1772年にオーストリア皇族マリア・テレサ・フォン・ポルトゥガルの侍医となっています。マリア・テレサは、ハンガリー女王、オーストリア女大公でハプスブルク帝国の領袖であり、実質的な「女帝」として知られています。マリー・アントワネットの母としても有名で、宝塚歌劇団『ベルサイユのばら』、『ハプスブルクの宝剣』の登場人物です。
当時ヨーロッパの一等国であるオーストリアの女帝マリア・テレサの侍医ということですから、医師として相当な成功をおさめていたことがわかります。
ちなみに、インゲンホウスの出生地オランダのブレダは、ロッテルダムの南南東30キロに位置し、オランダ南部の主要都市です。主要産業は、流通産業や食品産業で、メントスやフルスクの製造元であるペルフェティ・ファン・メレはブレダに本拠地を置いています。
インゲンホウスの功績
インゲンホウスの大きな功績は、植物の光合成や呼吸作用を発見したことです。
なぜ、医師として大きな成功をおさめていた彼が、そのような発見をしたのか?不思議ですよね。
インゲンホウスの地位に甘んじない、好奇心、探究心が世紀の大発見を可能にしたのです。
イギリスの旅先でインゲンホウスは、プリーストリーが発見した「植物によって空気が綺麗される現象」の話を聞き、大きな関心を持ちます。
インゲンホウスは、侍医としての仕事を置いて、植物の研究に没頭しはじめます。
そして、「植物はいつも綺麗な空気を出しているのか?」という疑問を持つようになります。この疑問を解決するために、ある実験を行います。1779年のことでした。それは、水草を使った実験です。
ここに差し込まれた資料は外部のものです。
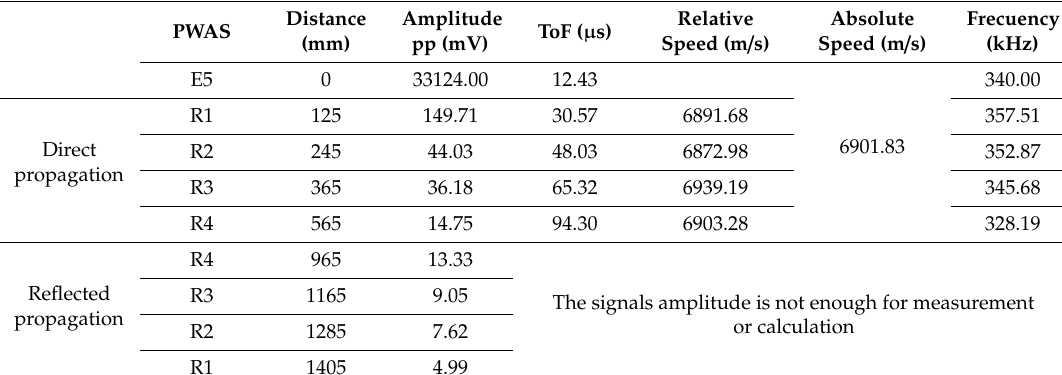
Table 1. Magnitudes measured in the PWAS and calculated during the basic UGWT.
当時、水草から空気が出ているとは知られていましたが、ふつうの空気であると考えられていました。しかし、インゲンホウスは、水草から出る空気を集めて、火をつけると勢いよく燃えることを発見したのです。
現在の解釈で言うと、水草から酸素が出ているため、その酸素により燃焼が促進されていると理解できますね。
こちらは、酸素がたまったビンの中に火のついた線香を入れた際の動画です。
酸素の存在によって線香が勢いよく燃えている様子が分かります。
このビンに集められた空気は、当時、ふつうの空気ではない、という解釈になったわけですね。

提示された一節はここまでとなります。